L’Académie espagnole de tauromachie a dévoilé un projet aussi spectaculaire que controversé : ériger un taureau métallique de plus de 300 mètres de haut et 650 mètres de long, baptisé El Toro de España. Une structure qui, si elle voyait le jour, rivaliserait avec la tour Eiffel et les monuments les plus emblématiques du monde, tout en promouvant la culture taurine.


Un projet insolite

Inspiré à la fois de la dame de Fer parisienne et de la Statue de la Liberté, le colosse hispanique accueillerait des miradors dans ses cornes, un musée, des installations culturelles et commerciales à ses pieds, ainsi qu’une zone de loisirs avec restaurants et boutique de souvenirs. Objectif affiché : hisser l’Espagne au rang de première destination touristique mondiale.

« Contrairement à d’autres pays, il est peu probable que l’Espagne puisse planter un drapeau sur la Lune avant la fin de la décennie. Cependant, elle pourrait devenir une nation incontournable dans le secteur du tourisme international, grâce à… El Toro de España », affirme l’académie dans un communiqué.

Voici à quoi pourrait ressembler la bête, à partir des informations communiquées

Une réponse à la « domination » touristique française

Derrière ce projet se cache aussi une volonté de rivaliser avec la France sur le terrain du tourisme international. En 2023, selon les données de l’ONU, l’Espagne a accueilli 85,17 millions de visiteurs, contre 100 millions pour l’Hexagone. L’académie voit dans ce taureau géant le symbole manquant pour incarner l’image du pays à l’étranger, à l’instar de la tour Eiffel pour Paris.

« Lorsqu’ils choisissent l’Europe comme destination de vacances, Paris est incontournable afin d’immortaliser leur venue sur une photo », souligne l’association, qui déplore qu’aucun monument espagnol ne joue ce rôle.

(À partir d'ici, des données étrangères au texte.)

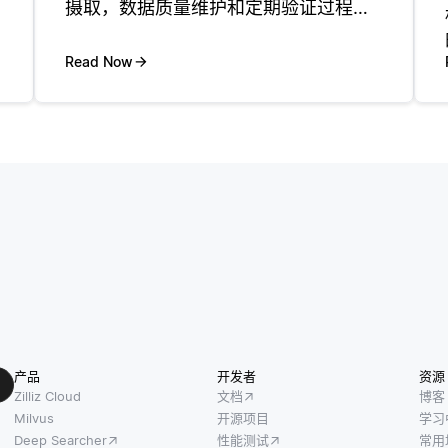
摄取，数据质量维护和定期验证过程。
这可以通过计划更新、与实时数据源集
成以及监视外部数据集的更改来实现。
Read Now
例如，如果您从多个api收集数据，则可
以设置cron作业，定期提取新数
产品
开发者
资源
Zilliz Cloud
文档
博客
Milvus
开源项目
学习
Deep Searcher
性能测试
常用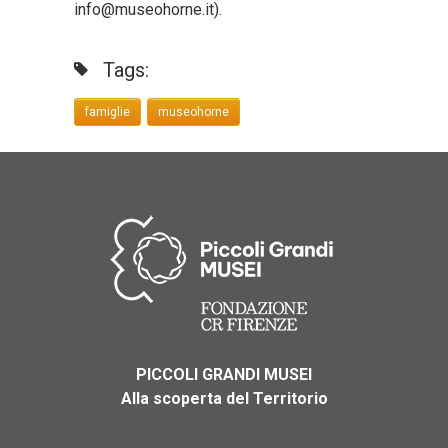
info@museohorne.it).
Tags:
famiglie
museohorne
PICCOLI GRANDI MUSEI
Alla scoperta del Territorio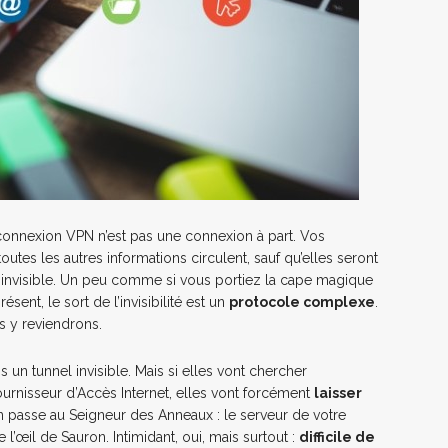
 connexion VPN n’est pas une connexion à part. Vos
utes les autres informations circulent, sauf qu’elles seront
 invisible. Un peu comme si vous portiez la cape magique
sent, le sort de l’invisibilité est un
protocole complexe
.
us y reviendrons.
 un tunnel invisible. Mais si elles vont chercher
Fournisseur d’Accès Internet, elles vont forcément
laisser
n passe au Seigneur des Anneaux : le serveur de votre
l’œil de Sauron. Intimidant, oui, mais surtout :
difficile de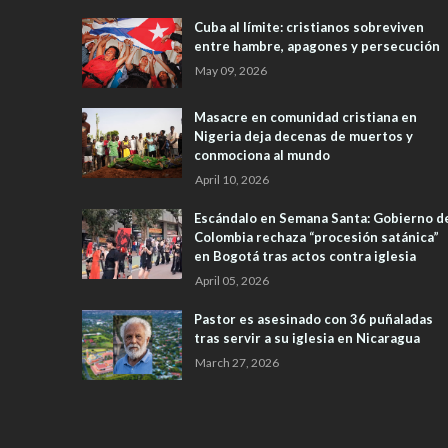
Cuba al límite: cristianos sobreviven
entre hambre, apagones y persecución
May 09, 2026
Masacre en comunidad cristiana en
Nigeria deja decenas de muertos y
conmociona al mundo
April 10, 2026
Escándalo en Semana Santa: Gobierno d
Colombia rechaza “procesión satánica”
en Bogotá tras actos contra iglesia
April 05, 2026
Pastor es asesinado con 36 puñaladas
tras servir a su iglesia en Nicaragua
March 27, 2026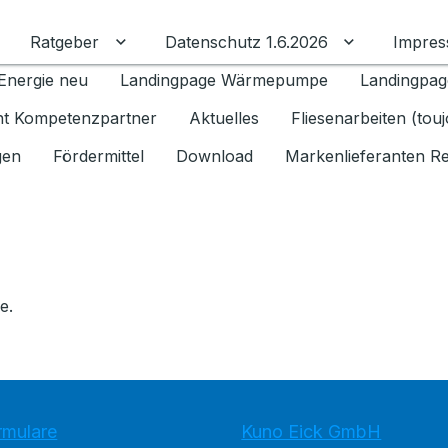
Ratgeber
Datenschutz 1.6.2026
Impre
Untermenü für Ratgeber umschalten
Untermenü f
Energie neu
Landingpage Wärmepumpe
Landingpag
ant Kompetenzpartner
Aktuelles
Fliesenarbeiten (tou
gen
Fördermittel
Download
Markenlieferanten R
e.
rmulare
Kuno Eick GmbH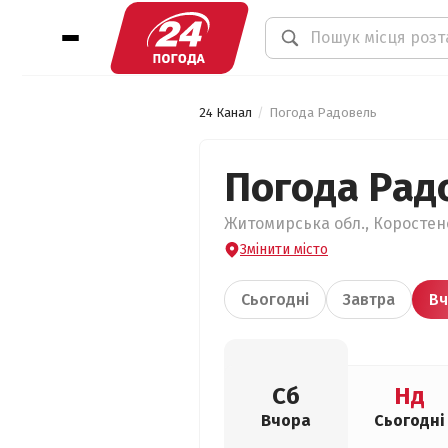
24 Канал
Погода Радовель
Погода Рад
Житомирська обл., Коростенс
Змінити місто
Сьогодні
Завтра
Вч
Сб
Нд
Вчора
Сьогодні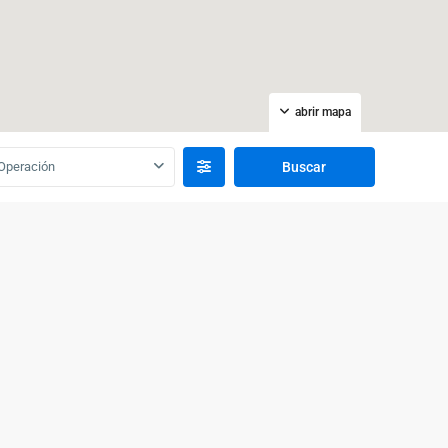
abrir mapa
Operación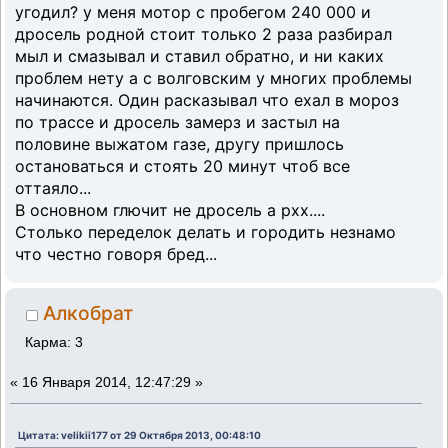
угодил? у меня мотор с пробегом 240 000 и
дросель родной стоит только 2 раза разбирал
мыл и смазывал и ставил обратно, и ни каких
проблем нету а с волговским у многих проблемы
начинаются. Один расказывал что ехал в мороз
по трассе и дросель замерз и застыл на
половине выжатом газе, другу пришлось
остановаться и стоять 20 минут чтоб все
оттаяло...
В основном глючит не дросель а рхх....
Столько переделок делать и городить незнамо
что честно говоря бред...
Алкобрат
Карма: 3
«
16 Января 2014, 12:47:29 »
Цитата: velikii177 от 29 Октября 2013, 00:48:10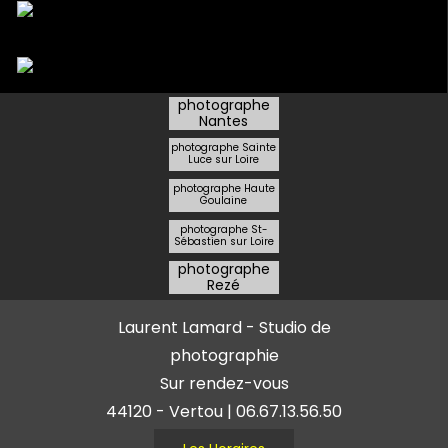
photographe
Nantes
photographe Sainte
Luce sur Loire
photographe Haute
Goulaine
photographe St-
Sébastien sur Loire
photographe
Rezé
Laurent Lamard - Studio de
photographie
Sur rendez-vous
44120 - Vertou | 06.67.13.56.50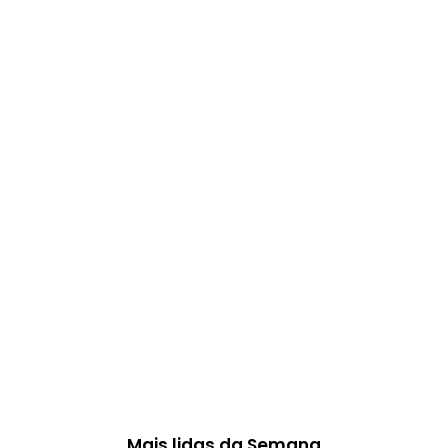
Mais lidas da Semana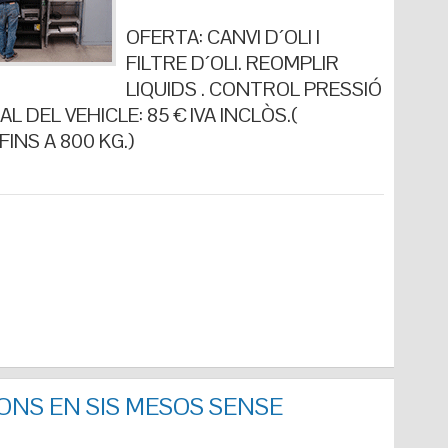
OFERTA: CANVI D´OLI I
FILTRE D´OLI. REOMPLIR
LIQUIDS . CONTROL PRESSIÓ
L DEL VEHICLE: 85 € IVA INCLÒS.(
INS A 800 KG.)
ONS EN SIS MESOS SENSE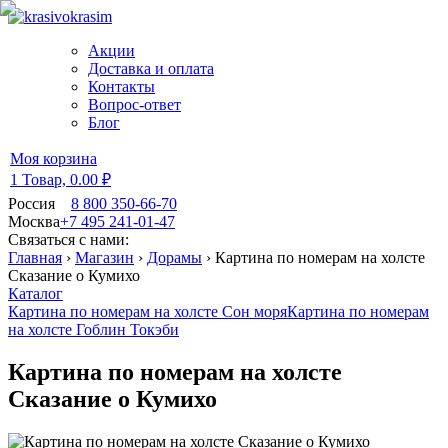
Акции
Доставка и оплата
Контакты
Вопрос-ответ
Блог
Моя корзина
1 Товар,
0.00 ₽
Россия
8 800 350-66-70
Москва
+7 495 241-01-47
Связаться с нами:
Главная
›
Магазин
›
Дорамы
›
Картина по номерам на холсте
Сказание о Кумихо
Каталог
Картина по номерам на холсте Сон моря
Картина по номерам
на холсте Гоблин Токэби
Картина по номерам на холсте
Сказание о Кумихо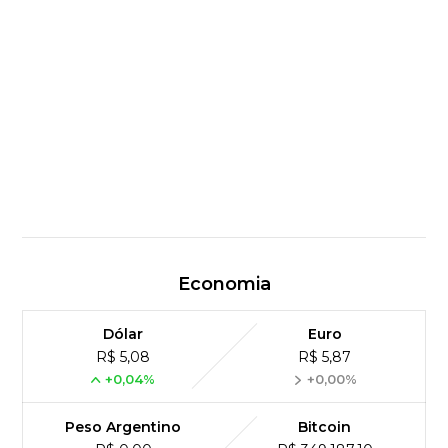
Economia
Dólar
Euro
R$ 5,08
R$ 5,87
+0,04%
+0,00%
Peso Argentino
Bitcoin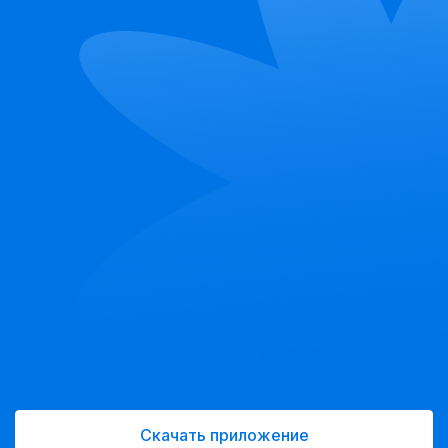
Скачать приложение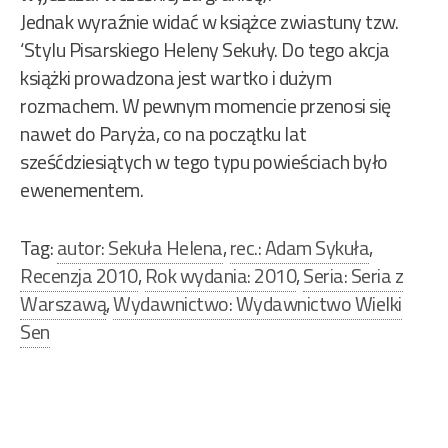
Jednak wyraźnie widać w książce zwiastuny tzw.
‘Stylu Pisarskiego Heleny Sekuły. Do tego akcja
książki prowadzona jest wartko i dużym
rozmachem. W pewnym momencie przenosi się
nawet do Paryża, co na początku lat
sześćdziesiątych w tego typu powieściach było
ewenementem.
Tag:
autor: Sekuła Helena
,
rec.: Adam Sykuła
,
Recenzja 2010
,
Rok wydania: 2010
,
Seria: Seria z
Warszawą
,
Wydawnictwo: Wydawnictwo Wielki
Sen
Nawigacja
wpisu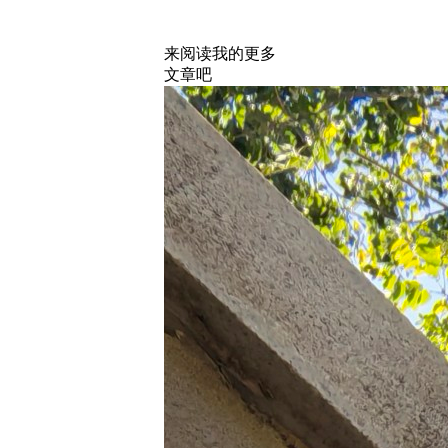
来阅读我的更多
文章吧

Un chantier colossal mais incertain

Estimée entre 150 et 180 millions d’euros, l’œuvre serait financée par des fonds privés, sans que les investisseurs ne soient pour l’heure identifiés. Le terrain d’implantation devrait être offert par une collectivité locale, mais aucune ville n’a officiellement posé sa candidature. Madrid a déjà décliné la proposition, tandis que d’autres municipalités, comme Burgos ou El Molar, ont été évoquées sans confirmation.

Le président de l’académie, Jorge Alvarez, a précisé sur Canal 33 Madrid que la structure serait installée « dans une ville espagnole avec un flux important de touristes » afin de « garantir la viabilité économique, promouvoir l’impulsion commerciale et la génération d’emploi dans toute la région ».

Tauromachie et polémique

Si le projet entend mettre en avant le patrimoine culturel lié au taureau, protégé par une loi de 2013, il s’inscrit dans un contexte où la corrida séduit de moins en moins. Un sondage récent révèle que 77 % des Espagnols y sont opposés. Cette dimension pourrait compliquer l’adhésion populaire et politique autour du chantier.

Enfin, plusieurs étapes cruciales restent à franchir : choix de l’architecte, études d’impact environnemental, autorisations administratives et mobilisation des financements. Pour l’instant, El Toro de España reste donc un rêve de fer… plus proche du croquis que de la réalité.